Frustration, failure and finally hope in the search for treatments for spina bifida

diana farmer_2015

Dr. Diana Farmer and her team at UC. Davis

By any standards Dr. Diana Farmer is a determined woman who doesn’t let setbacks and failure deter her. As a fetal and neonatal surgeon, and the chair of the Department of Surgery at UC Davis Health, Dr. Farmer has spent years trying to develop a cure for spina bifida. She’s getting closer.

Dr. Farmer and her partner in this research, Dr. Aijun Wang, have already shown they can repair the damage spina bifida causes to the spinal cord, in the womb, in sheep and bulldogs. Last year the CIRM Board voted to fund her research to get the data needed to apply to the US Food and Drug Administration for permission to start a clinical trial in people.

That work is so promising that we decided to profile Dr. Farmer in our 2018 Annual Report.

Here’s excerpts from an interview we conducted with her as part of the Annual Report.

I have been working on this since 2008. We have been thinking about how to help kids with spina bifida walk. It’s not fatal disease but it is a miserable disease.

It’s horrible for parents who think they are about to have a healthy child suddenly be faced with a baby who faces a life long struggle with their health, everything from difficulty or inability to walk to bowel and bladder problems and life-threatening infections.

As a fetal surgeon we used to only focus on fatal diseases because otherwise kids would die. But as we made progress in the field, we had the opportunity to help others who didn’t have a fatal condition, in ways we couldn’t have done in the past.

I’ve always been fascinated by the placenta, it has lots of protective properties. So, we asked the question if we were able to sample fetal cells from the placenta, could we augment those cells, and use them to tissue engineer spinal injuries, in the womb, to improve the outcome for kids with spina bifida?

Dr. Aijun Wang and I have been working on this project for the last decade.  Ten years of work has taken us to this point where we are now ready to move this to the next level.

It’s amazing to me how long this process takes and that’s why we are so grateful to CIRM because this is a rare disease and finding funding for those is hard. A lot of people are scared about funding fetal surgery and CIRM has been a perfect partner in helping bring this approach, blending stem cell therapy and tissue engineering, together.

If this therapy is successful it will have a huge economic impact on California, and on the rest of the world. Because spina bifida is a lifelong condition involving many operations, many stays in the hospital, in some cases lifelong use of a wheelchair. This has a huge financial burden on the family. And because this doesn’t just affect the child but the whole family, it has a huge psychological burden on families. It affects them in so many ways; parents having to miss work or take time off work to care for their child, other children in the family feeling neglected because their brother or sister needs so much attention.

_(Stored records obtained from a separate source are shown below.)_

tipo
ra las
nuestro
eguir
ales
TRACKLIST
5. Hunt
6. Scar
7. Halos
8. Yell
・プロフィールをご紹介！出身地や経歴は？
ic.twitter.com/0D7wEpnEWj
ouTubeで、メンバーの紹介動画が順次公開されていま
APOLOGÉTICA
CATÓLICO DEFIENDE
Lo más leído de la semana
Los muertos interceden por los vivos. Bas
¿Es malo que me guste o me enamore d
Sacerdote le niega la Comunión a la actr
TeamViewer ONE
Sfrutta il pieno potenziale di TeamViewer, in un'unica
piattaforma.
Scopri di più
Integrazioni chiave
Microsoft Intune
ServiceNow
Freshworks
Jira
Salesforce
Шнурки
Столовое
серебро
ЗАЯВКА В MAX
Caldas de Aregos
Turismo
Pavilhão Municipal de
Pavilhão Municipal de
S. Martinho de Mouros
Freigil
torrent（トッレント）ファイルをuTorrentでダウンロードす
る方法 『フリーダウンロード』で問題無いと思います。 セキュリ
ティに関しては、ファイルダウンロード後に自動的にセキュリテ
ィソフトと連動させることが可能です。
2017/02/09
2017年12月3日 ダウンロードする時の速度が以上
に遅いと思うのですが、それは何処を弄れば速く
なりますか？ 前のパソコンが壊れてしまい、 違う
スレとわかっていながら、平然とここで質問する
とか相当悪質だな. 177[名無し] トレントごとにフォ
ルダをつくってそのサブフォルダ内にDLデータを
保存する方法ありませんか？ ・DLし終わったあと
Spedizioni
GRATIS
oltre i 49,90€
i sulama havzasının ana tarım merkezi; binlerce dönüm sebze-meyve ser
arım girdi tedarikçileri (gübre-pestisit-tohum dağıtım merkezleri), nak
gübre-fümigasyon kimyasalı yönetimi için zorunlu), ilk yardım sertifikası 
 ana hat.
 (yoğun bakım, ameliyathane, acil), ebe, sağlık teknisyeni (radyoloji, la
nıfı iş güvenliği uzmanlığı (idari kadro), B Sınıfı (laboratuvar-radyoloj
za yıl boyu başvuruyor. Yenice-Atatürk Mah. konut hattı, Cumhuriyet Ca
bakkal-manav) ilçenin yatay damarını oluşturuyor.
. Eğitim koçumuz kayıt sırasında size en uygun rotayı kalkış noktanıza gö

In the MOMS Trial (a study that looked at prenatal – before birth – and postnatal – after birth – surgery to repair a defect in the spinal cord and showed that prenatal surgery had strong, long-term benefits and some risks) we showed that we could operate on the fetus before birth and help them. The fact that there was any improvement – doubling the number of kids who could walk from 20 to 40% showed this spinal cord injury is not a permanent situation and also showed there was some plasticity in the spinal cord, some potential for improvement. And so, the next question was can we do more. And that’s why we are trying this.

It’s pretty amazing. We are pretty excited.

The thing that makes surgeon-scientists feel so passionate is that we don’t just ask the fundamental questions, we ask questions in order to cure a problem in patients. I grew up in an environment where people were always asking “how can we do it better, how can we improve?”

There were many times of frustration, many times when cell types we explored and worked with didn’t work. But it’s the patients, seeing them, that keeps me motivated to do the science, to keep persevering. That’s the beauty of being a clinician-scientist. We can ask questions in a different way and look at data in a different way because we are driven by patient outcomes. So, whenever we get stuck in the rabbit hole of theoretical problems, we look to the patients for inspiration to keep going.

I am very cognizant of stirring up false hope, knowing that what occurs in animal models doesn’t always translate into humans. But we are optimistic, and I am anxious to get going.